Due to complexity of this customized export, I use logging to record the steps in the procedure, and convince myself that the input files are being properly translated into Tinderbox elements. It was this logging activity that provided a convenient opportunity to test out the performance differences between legacy methods for appending text versus the recently introduced += method. In other words, I was performing this custom explode anyway, so I took advantage of the opportunity to also test the performance impact on appending text, but only with the logging function. This really did involve changing just one line of code.

So, I agree that no one should conclude from this test that the Tinderbox Explode operations are inefficient, or likely to consume a lot of wall clock time. I should have probably referred to my operation as “translation” instead of “explode” so as to avoid confusion.

mwra · February 5, 2022, 4:41pm

Thanks for that detail. Most useful!

eastgate · February 6, 2022, 3:45pm

You would expect that, for sufficiently long texts,

$Text=$Text+ msg;

would run in time O(n), where n is the length of the text. We need to retrieve and format the text, and for a long text that can be a lot of work.

If the typical message has length k, then after s steps we have a text of length ks.
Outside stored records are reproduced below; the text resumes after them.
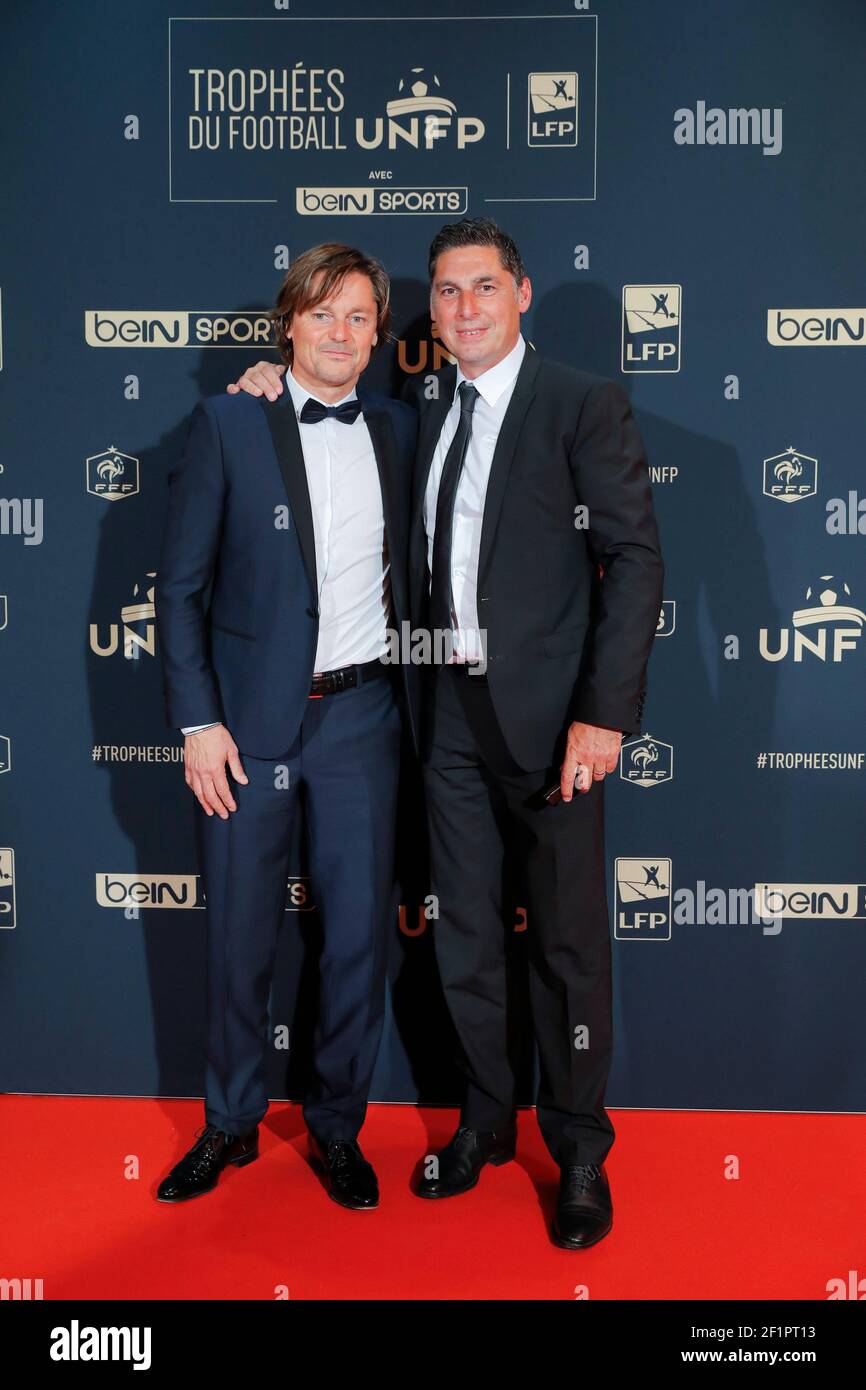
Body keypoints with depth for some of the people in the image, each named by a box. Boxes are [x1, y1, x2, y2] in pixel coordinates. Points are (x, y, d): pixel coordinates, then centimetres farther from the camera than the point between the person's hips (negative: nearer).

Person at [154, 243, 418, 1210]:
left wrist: (412, 694, 6)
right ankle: (230, 1124, 31)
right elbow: (181, 585, -3)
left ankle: (337, 1128, 28)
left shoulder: (397, 428, 7)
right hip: (251, 719, -2)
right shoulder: (227, 423, -2)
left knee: (360, 931, 8)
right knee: (239, 937, 9)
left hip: (361, 714, 2)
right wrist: (197, 721, -9)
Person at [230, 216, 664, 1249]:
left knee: (567, 938, 4)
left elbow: (635, 555, -10)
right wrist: (284, 380, 12)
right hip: (451, 707, 5)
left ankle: (578, 1146, 22)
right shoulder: (424, 404, 12)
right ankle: (484, 1120, 31)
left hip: (547, 708, -5)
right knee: (464, 932, 13)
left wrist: (605, 712, -17)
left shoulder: (583, 403, -4)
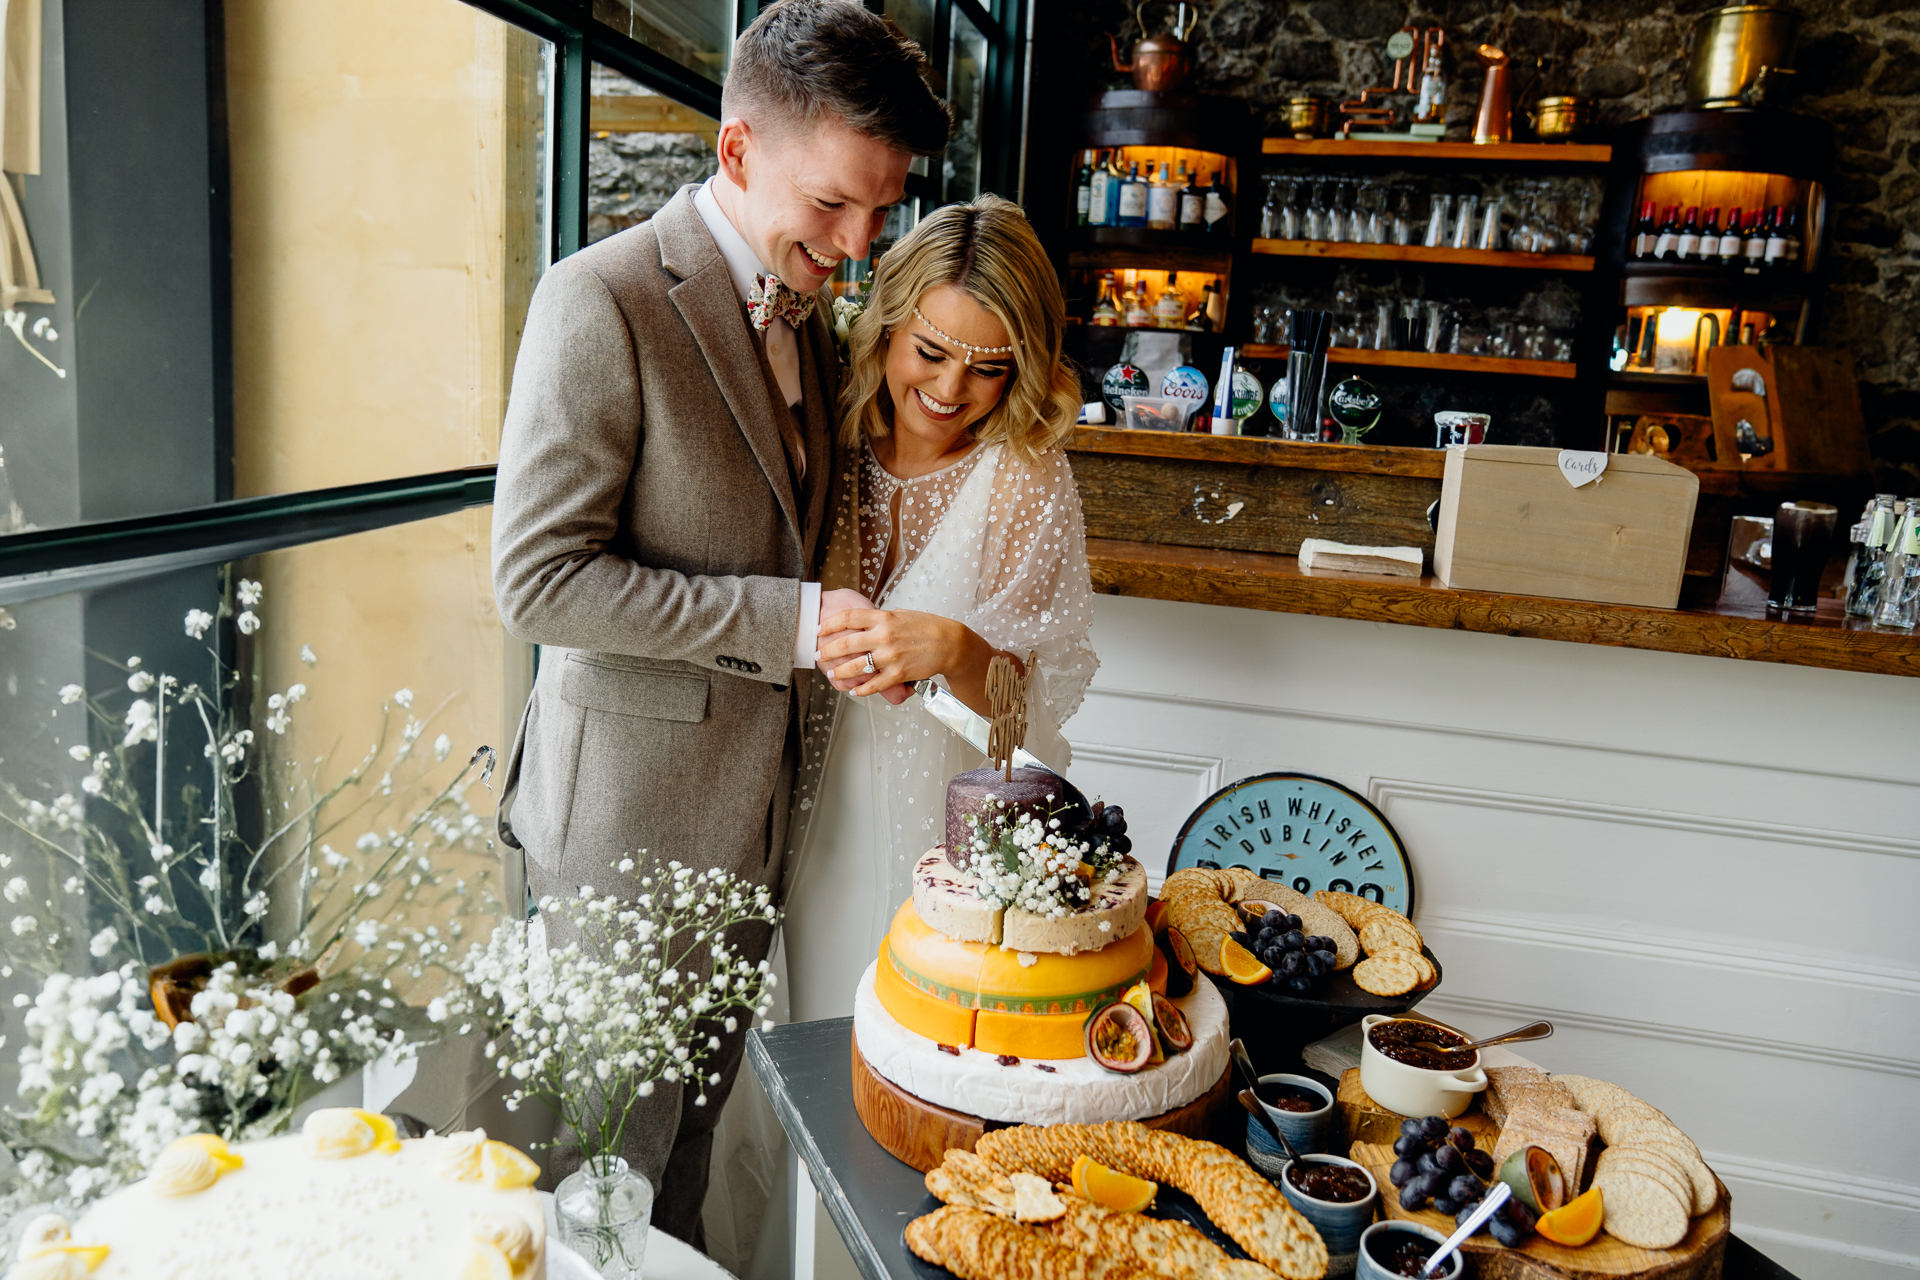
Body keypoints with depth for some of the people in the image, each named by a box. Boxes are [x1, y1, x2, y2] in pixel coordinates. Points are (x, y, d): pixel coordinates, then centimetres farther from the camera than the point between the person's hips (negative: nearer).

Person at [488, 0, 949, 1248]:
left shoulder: (811, 313, 8)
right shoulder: (603, 301, -18)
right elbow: (540, 577, -22)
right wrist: (791, 621, -22)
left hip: (749, 804, 7)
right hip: (631, 812, -7)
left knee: (699, 1105, 23)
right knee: (613, 1132, 10)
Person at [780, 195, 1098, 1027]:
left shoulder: (1026, 478, -13)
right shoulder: (840, 440, -3)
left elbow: (1034, 692, -15)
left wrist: (954, 650, -32)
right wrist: (821, 634, -9)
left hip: (958, 822, -4)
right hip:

So, the overall runtime will eventually be O(ks²).

On thing that might make this faster is to accumulate the log messages in a string attribute rather than $Text. But that’s a lot less convenient!

echuck · February 7, 2022, 1:07am

@eastgate—Thanks for the additional explanation.

For the record, the logging I’m doing works fine with Tinderbox, especially with the += enhancement. It is convenient, and I don’t ever anticipate doing the sort of heavy-duty logging that a real syslog service is intended to handle. My use cases are mostly for debugging, and for keeping simple records of when certain operations were performed. I also use this for logging error conditions, but mostly in a debugging context.